Ion Species Stratification Within Strong Shocks in Two-Ion Plasmas

Strong collisional shocks in multi-ion plasmas are featured in many environments, with Inertial Confinement Fusion (ICF) experiments being one prominent example. Recent work [Keenan ${\it et \ al.}$, PRE ${\bf 96}$, 053203 (2017)] answered in detail a number of outstanding questions concerning the kinetic structure of steady-state, planar plasma shocks, e.g., the shock width scaling by Mach number, $M$. However, it did not discuss shock-driven ion-species stratification (e.g., relative concentration modification, and temperature separation).
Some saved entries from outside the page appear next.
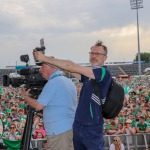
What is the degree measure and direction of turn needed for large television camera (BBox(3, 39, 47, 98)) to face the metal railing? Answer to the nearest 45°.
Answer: approximately 135° to its right

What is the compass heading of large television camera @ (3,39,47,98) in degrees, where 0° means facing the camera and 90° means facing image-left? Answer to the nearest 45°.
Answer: approximately 90°
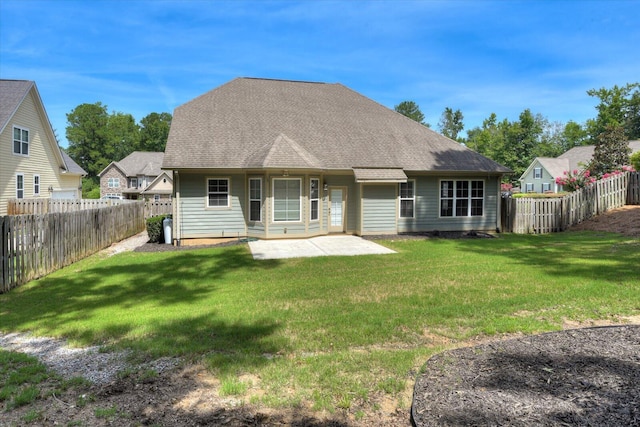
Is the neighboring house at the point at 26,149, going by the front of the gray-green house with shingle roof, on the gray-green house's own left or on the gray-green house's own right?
on the gray-green house's own left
These are important effects, since many recent ICF experiments have evaded explanation by standard, single-fluid, radiation-hydrodynamic (rad-hydro) numerical simulations, and shock-driven fuel stratification likely contributes to this discrepancy. Employing the state-of-the-art Vlasov-Fokker-Planck code, iFP, along with multi-ion hydro simulations and semi-analytics, we quantify the ion stratification by planar shocks with arbitrary Mach number and relative species concentration for two-ion plasmas in terms of ion mass and charge ratios. In particular, for strong shocks, we find that the structure of the ion temperature separation has a nearly universal character across ion mass and charge ratios. Additionally, we find that the shock fronts are enriched with the lighter ion species, and the enrichment scales as $M^4$ for $M \gg 1$.